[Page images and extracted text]

····················

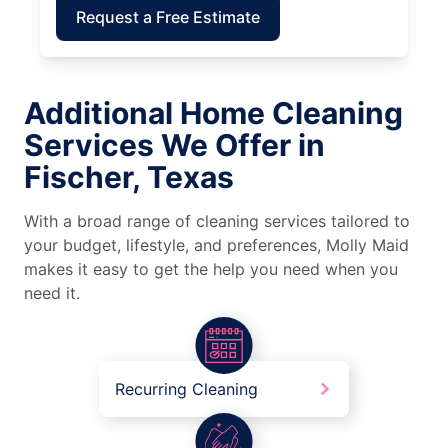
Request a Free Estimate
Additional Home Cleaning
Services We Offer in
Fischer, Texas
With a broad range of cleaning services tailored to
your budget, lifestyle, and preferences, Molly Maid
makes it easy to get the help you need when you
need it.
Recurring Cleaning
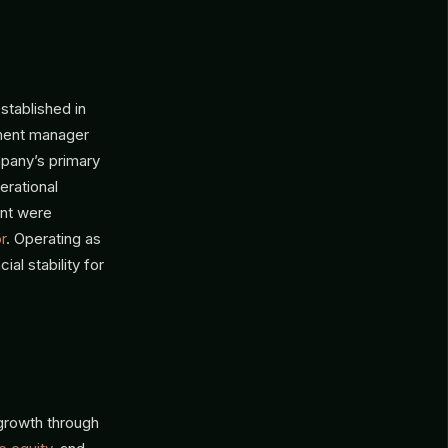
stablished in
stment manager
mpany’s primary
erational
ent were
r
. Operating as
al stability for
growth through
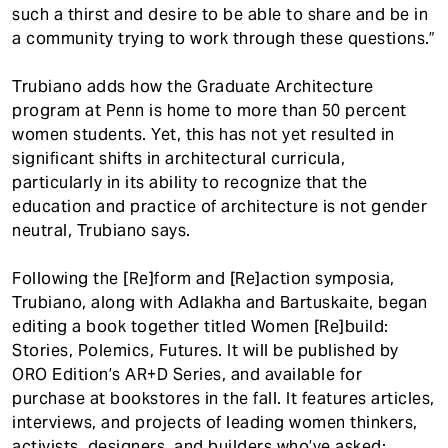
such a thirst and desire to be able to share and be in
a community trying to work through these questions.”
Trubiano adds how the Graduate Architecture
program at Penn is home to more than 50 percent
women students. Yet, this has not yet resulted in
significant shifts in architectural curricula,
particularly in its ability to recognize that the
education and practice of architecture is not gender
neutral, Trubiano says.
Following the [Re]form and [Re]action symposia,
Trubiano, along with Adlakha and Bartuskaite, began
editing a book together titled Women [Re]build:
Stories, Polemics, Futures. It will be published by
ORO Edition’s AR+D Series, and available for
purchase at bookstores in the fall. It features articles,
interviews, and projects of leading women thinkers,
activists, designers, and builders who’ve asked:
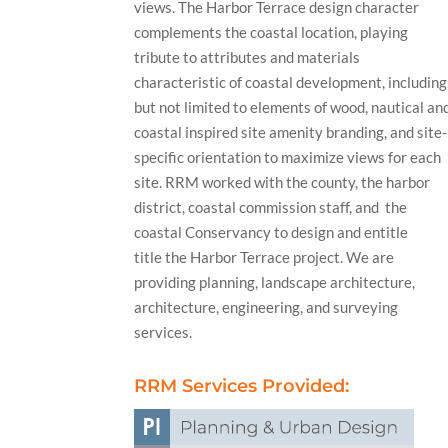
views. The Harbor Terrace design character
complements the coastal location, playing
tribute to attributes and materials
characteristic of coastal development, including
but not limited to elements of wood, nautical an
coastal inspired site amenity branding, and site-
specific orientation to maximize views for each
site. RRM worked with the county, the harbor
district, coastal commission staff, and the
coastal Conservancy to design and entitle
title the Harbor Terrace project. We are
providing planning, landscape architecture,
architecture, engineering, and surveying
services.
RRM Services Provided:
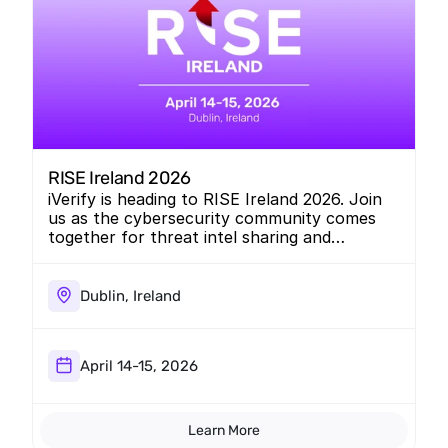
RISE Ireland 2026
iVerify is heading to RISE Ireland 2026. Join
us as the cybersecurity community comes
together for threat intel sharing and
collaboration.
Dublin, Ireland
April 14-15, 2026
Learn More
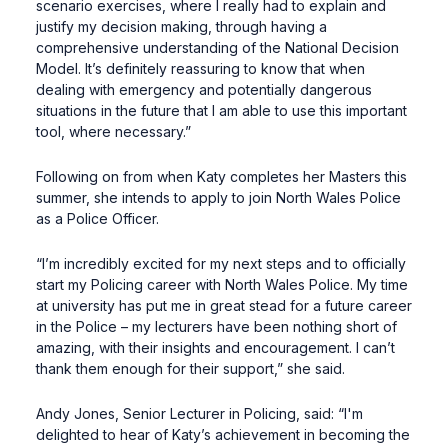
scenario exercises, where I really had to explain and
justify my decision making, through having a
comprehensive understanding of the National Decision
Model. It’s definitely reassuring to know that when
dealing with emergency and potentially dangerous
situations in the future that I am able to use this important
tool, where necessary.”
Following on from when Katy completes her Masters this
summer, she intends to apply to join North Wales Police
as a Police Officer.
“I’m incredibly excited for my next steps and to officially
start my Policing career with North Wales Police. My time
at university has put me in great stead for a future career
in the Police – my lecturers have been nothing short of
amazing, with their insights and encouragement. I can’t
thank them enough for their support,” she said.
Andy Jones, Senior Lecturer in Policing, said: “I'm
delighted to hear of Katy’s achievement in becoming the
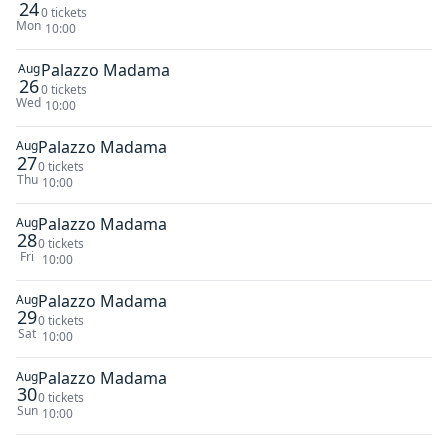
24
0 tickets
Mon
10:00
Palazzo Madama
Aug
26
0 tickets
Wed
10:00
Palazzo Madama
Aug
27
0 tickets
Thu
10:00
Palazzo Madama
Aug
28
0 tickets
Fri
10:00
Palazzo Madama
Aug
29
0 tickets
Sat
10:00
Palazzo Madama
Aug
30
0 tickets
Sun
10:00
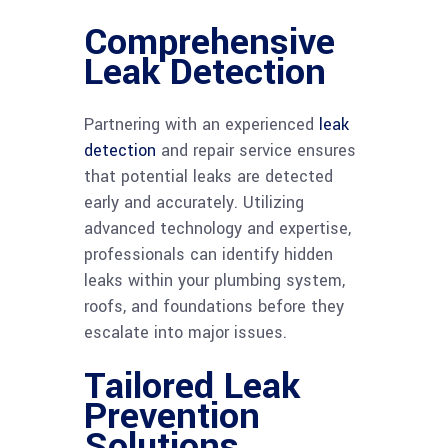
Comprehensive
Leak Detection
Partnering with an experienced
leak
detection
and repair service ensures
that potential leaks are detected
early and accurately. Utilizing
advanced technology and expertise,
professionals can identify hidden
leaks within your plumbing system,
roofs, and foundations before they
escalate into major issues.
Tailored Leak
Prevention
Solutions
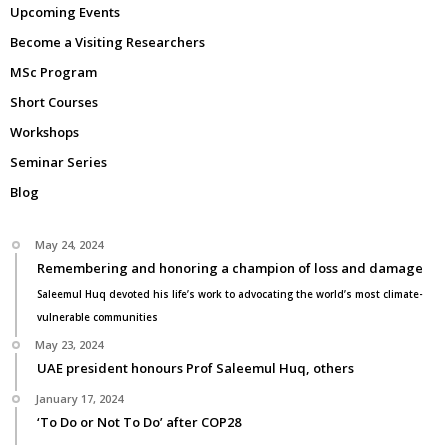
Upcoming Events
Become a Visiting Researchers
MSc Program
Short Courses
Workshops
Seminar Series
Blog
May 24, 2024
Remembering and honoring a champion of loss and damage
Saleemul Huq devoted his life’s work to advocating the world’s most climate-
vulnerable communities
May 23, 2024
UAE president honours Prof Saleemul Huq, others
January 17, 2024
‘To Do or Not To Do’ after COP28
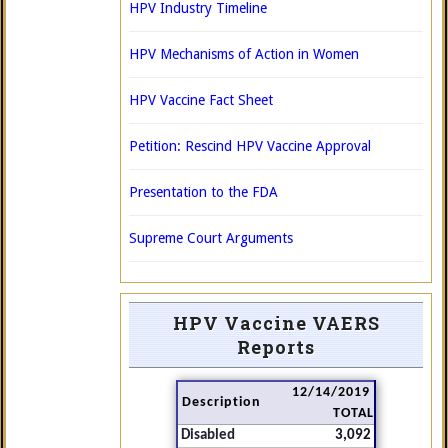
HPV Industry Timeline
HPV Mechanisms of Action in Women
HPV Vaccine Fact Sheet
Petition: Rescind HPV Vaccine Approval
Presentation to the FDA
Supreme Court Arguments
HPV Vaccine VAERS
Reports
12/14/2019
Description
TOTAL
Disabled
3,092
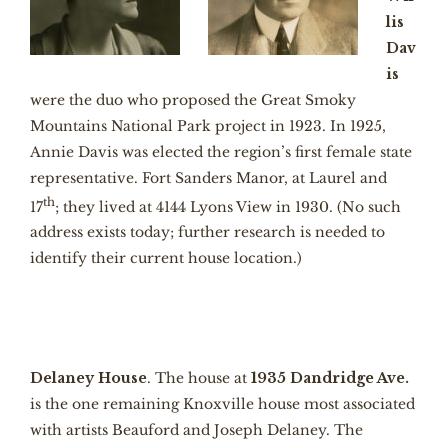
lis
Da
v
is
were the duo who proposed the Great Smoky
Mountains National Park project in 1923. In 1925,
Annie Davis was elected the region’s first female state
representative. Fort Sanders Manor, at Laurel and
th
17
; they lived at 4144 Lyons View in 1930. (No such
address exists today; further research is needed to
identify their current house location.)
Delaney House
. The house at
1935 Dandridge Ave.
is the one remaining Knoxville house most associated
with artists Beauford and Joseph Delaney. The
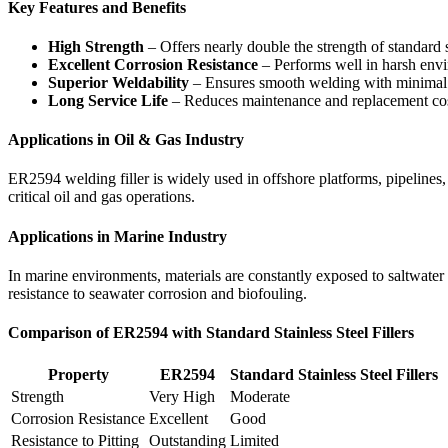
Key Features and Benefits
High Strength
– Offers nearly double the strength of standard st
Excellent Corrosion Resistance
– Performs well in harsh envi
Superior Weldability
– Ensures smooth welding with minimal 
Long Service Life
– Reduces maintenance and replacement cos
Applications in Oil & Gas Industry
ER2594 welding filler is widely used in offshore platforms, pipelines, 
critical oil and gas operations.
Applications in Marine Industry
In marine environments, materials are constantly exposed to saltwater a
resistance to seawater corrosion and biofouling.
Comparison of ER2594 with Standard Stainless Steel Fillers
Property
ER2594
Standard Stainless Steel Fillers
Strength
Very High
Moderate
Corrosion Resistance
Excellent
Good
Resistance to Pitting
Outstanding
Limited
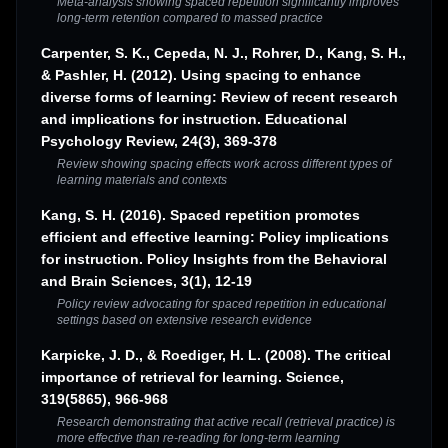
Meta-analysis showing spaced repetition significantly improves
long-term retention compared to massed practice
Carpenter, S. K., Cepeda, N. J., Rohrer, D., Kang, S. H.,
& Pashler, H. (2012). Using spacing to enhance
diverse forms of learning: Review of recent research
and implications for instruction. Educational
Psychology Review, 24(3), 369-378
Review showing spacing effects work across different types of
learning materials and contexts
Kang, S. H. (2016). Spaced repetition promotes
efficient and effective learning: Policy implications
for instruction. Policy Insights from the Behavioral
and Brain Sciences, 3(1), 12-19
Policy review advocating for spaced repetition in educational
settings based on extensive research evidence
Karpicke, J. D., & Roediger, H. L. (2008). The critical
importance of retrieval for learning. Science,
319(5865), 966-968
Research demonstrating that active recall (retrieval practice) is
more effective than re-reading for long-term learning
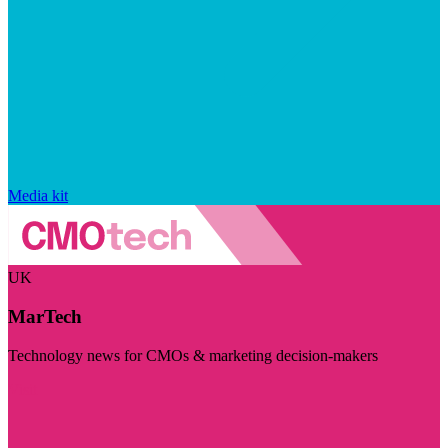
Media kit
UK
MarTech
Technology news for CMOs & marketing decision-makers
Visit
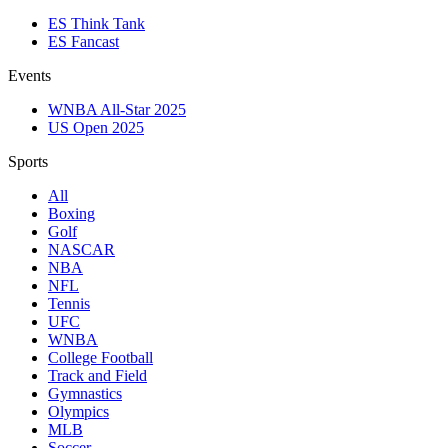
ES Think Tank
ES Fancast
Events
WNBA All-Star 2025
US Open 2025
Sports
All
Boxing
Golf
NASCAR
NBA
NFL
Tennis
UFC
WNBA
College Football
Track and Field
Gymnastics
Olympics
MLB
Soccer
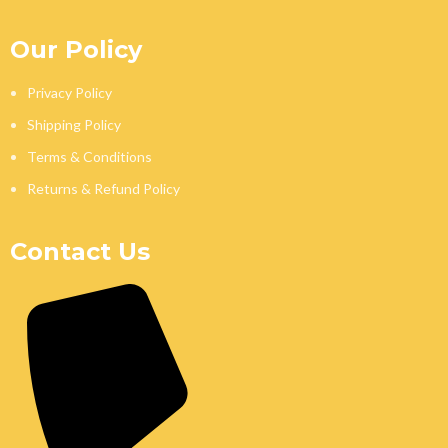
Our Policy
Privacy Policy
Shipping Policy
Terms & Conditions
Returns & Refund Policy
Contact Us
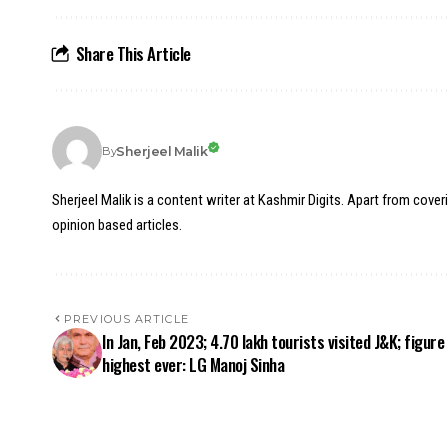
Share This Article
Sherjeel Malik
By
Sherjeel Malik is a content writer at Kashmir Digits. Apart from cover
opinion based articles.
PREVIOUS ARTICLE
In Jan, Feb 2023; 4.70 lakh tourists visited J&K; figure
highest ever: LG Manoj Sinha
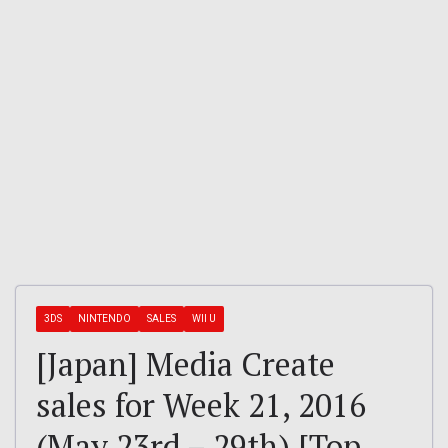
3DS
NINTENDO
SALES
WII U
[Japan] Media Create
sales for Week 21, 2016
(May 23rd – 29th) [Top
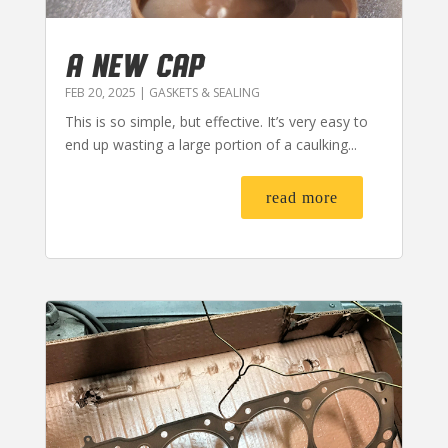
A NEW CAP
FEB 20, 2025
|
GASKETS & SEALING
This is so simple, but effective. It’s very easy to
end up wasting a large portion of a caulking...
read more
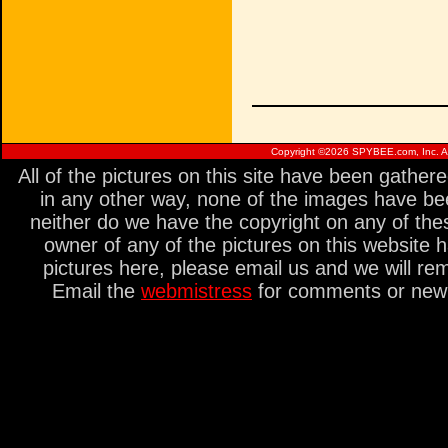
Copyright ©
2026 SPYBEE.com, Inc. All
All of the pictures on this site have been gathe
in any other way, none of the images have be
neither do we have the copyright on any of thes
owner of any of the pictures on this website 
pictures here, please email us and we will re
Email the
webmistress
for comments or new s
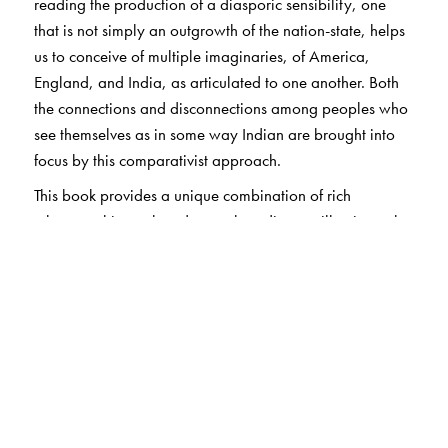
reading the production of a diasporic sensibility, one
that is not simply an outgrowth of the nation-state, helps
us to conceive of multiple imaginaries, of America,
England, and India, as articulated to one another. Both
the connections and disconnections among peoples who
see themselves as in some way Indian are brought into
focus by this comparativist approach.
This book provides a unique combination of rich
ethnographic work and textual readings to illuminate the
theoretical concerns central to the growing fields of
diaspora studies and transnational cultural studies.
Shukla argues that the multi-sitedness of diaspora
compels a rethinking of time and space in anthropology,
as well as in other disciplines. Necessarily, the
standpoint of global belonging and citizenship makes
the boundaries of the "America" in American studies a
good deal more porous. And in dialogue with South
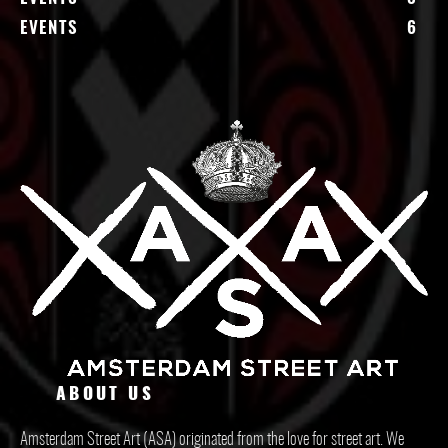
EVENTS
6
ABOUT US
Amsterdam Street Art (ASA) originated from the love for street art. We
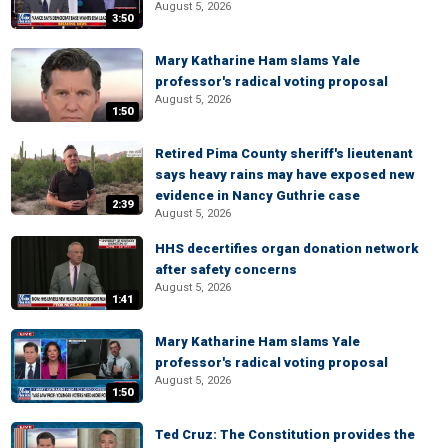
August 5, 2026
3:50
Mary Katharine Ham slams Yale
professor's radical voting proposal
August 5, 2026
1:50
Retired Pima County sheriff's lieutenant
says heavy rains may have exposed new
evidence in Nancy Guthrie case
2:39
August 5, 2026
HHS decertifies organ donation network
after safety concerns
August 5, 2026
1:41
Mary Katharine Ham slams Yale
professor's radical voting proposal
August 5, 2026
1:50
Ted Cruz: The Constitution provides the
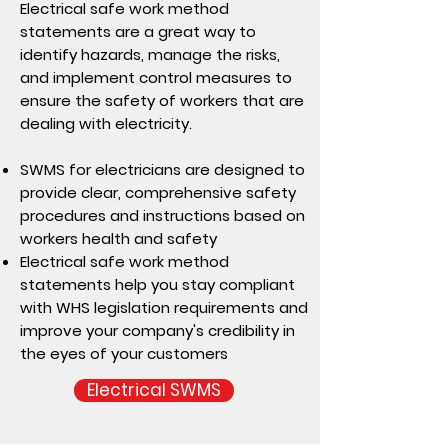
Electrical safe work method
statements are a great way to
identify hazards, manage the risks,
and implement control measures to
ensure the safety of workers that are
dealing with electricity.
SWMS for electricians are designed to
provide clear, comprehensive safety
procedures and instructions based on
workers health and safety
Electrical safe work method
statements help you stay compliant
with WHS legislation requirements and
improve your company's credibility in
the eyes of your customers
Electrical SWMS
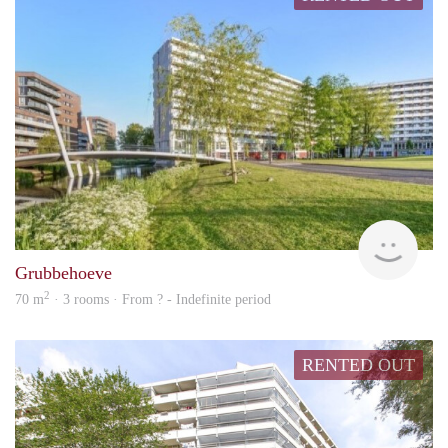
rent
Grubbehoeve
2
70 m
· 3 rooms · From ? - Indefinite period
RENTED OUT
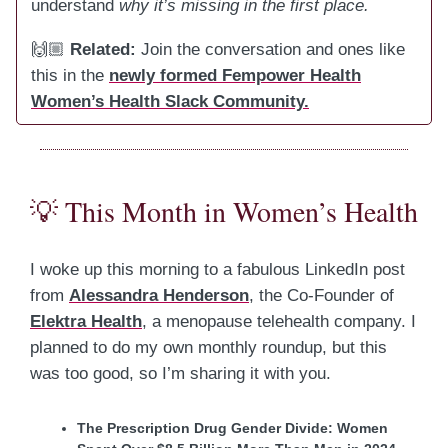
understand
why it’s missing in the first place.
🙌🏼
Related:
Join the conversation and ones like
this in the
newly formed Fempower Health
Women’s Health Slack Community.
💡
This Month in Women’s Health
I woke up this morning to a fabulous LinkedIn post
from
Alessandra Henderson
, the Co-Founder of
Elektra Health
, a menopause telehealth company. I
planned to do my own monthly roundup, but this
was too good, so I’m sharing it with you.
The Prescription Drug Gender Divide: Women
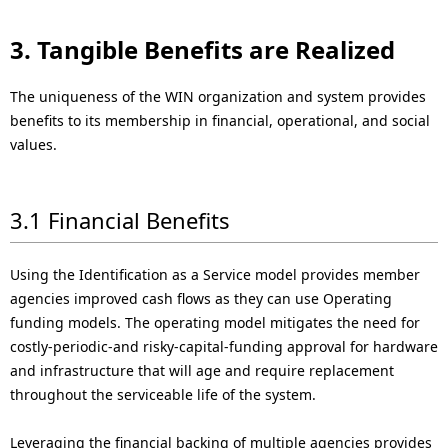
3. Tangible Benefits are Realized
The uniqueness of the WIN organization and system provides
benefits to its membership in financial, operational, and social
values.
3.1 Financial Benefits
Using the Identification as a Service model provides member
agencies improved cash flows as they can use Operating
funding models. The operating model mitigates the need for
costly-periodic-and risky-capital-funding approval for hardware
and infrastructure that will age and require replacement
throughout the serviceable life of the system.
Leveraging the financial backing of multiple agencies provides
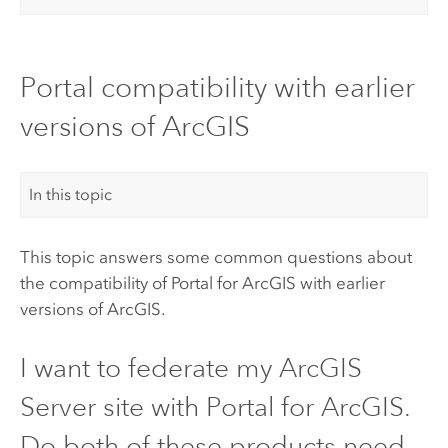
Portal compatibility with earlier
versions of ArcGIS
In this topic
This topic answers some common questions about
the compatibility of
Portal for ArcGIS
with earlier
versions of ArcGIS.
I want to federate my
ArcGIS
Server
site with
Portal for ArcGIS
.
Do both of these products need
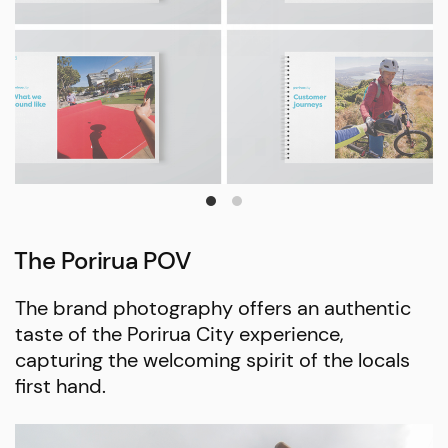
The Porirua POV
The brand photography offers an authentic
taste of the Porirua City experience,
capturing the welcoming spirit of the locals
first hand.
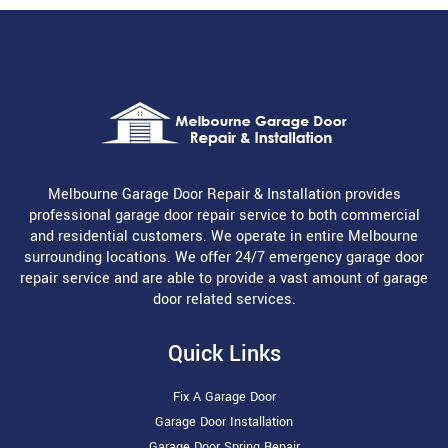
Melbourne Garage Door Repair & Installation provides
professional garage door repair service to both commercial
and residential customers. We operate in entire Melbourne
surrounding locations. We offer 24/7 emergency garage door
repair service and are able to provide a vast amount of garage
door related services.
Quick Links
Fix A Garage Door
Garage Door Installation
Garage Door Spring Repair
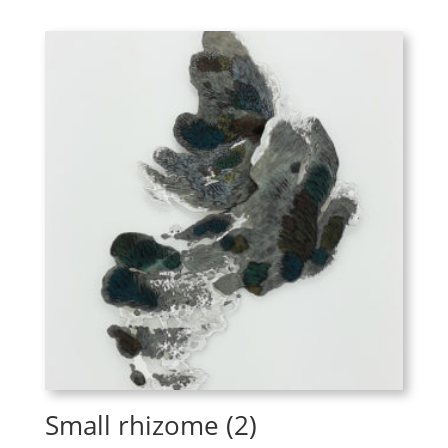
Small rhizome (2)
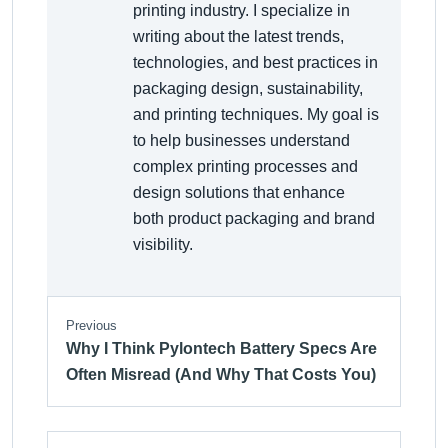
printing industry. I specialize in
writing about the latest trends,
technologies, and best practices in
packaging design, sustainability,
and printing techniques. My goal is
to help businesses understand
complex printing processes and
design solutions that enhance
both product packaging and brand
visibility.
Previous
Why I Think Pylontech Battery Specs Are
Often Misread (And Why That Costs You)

····················

#### Prompt:
Give only a number, the count of lines above that include the string "Steel".

#### Solution:
2